**Selected text**.
* start *

To be honest, that song, I was just writing about my uncle. I came up with the concept because of the beat; it reminded me of somebody sneaking around, like that N.W.A. song where somebody was trying to break into a house. So I can see where you’re coming from, how you would get that idea.
What did your uncle think? Did he like it?
Oh yeah. He’s cool. He heard XXX before anyone did. He was actually in the “Re-Up” video, sniffing coke and stripping pipes from a house. Art imitating life.
What does taking “blunts to the face” mean? You’ve used that line in a few songs.
It means you’re smoking blunts by yourself; you’re not sharing with anybody. I guess that’s some Detroit slang.
Do you have any interest in being on a major label at this point?
At the end of the day, I’m talking to a lot of people right now, but I’m not stressing that. At this point I haven’t hit the indie ceiling. Everybody has reached out, you know, and I’m humbled by that.
What do you have going on right now, in terms of albums, collaborations, and features?
I don’t really think about collaborations and stuff like that. If it happens, it happens. I mean, I’m writing songs. Right now, I’m just focusing on this tour.
Is there any new music out that you’re excited about?

* end *

**Written problem 1**. In the interview, rewrite the stretch from "At the end of" through "you’re excited about?", renaming "tour" to "album".
**Written problem 2**. Translate this sentence from the interview into Spanish: "It means you're smoking blunts by yourself; you're not sharing with anybody."
**Written problem 3**. According to the interview, why did the artist come up with the concept for the song about his uncle? Answer in one to three sentences.

**Dataset section**.
* start *

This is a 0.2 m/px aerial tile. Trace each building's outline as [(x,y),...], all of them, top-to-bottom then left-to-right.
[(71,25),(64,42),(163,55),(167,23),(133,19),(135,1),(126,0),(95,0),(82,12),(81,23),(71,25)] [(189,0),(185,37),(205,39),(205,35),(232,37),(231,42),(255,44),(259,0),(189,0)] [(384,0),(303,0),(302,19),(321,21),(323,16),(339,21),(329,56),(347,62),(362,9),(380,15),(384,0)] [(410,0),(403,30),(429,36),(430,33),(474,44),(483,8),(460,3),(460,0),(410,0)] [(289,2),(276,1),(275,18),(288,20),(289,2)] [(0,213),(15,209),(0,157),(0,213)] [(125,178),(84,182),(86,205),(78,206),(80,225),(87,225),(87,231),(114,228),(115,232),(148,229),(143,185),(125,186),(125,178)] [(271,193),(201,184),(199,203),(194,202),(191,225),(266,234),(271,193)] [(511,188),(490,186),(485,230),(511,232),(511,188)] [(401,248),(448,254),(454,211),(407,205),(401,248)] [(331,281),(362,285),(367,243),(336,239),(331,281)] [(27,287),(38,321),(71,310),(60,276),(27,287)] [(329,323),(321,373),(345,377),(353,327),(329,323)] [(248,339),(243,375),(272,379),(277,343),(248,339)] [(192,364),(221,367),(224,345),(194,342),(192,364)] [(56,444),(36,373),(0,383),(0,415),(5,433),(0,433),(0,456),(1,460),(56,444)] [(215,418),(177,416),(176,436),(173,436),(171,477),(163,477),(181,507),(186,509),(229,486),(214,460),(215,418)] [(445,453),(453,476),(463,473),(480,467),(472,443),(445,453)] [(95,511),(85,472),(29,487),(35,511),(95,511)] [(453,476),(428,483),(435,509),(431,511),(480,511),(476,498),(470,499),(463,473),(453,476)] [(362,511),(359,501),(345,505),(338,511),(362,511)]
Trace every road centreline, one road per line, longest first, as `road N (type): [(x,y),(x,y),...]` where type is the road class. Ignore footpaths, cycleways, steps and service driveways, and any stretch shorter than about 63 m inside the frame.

* end *

**Complete output 1**.
At the end of the day, I’m talking to a lot of people right now, but I’m not stressing that. At this point I haven’t hit the indie ceiling. Everybody has reached out, you know, and I’m humbled by that.
What do you have going on right now, in terms of albums, collaborations, and features?
I don’t really think about collaborations and stuff like that. If it happens, it happens. I mean, I’m writing songs. Right now, I’m just focusing on this album.
Is there any new music out that you’re excited about?

**Complete output 2**. Significa que estás fumando blunts tú solo; no los compartes con nadie.

**Complete output 3**. The concept came from the beat, which reminded him of somebody sneaking around. It made him think of the N.W.A. song where somebody was trying to break into a house.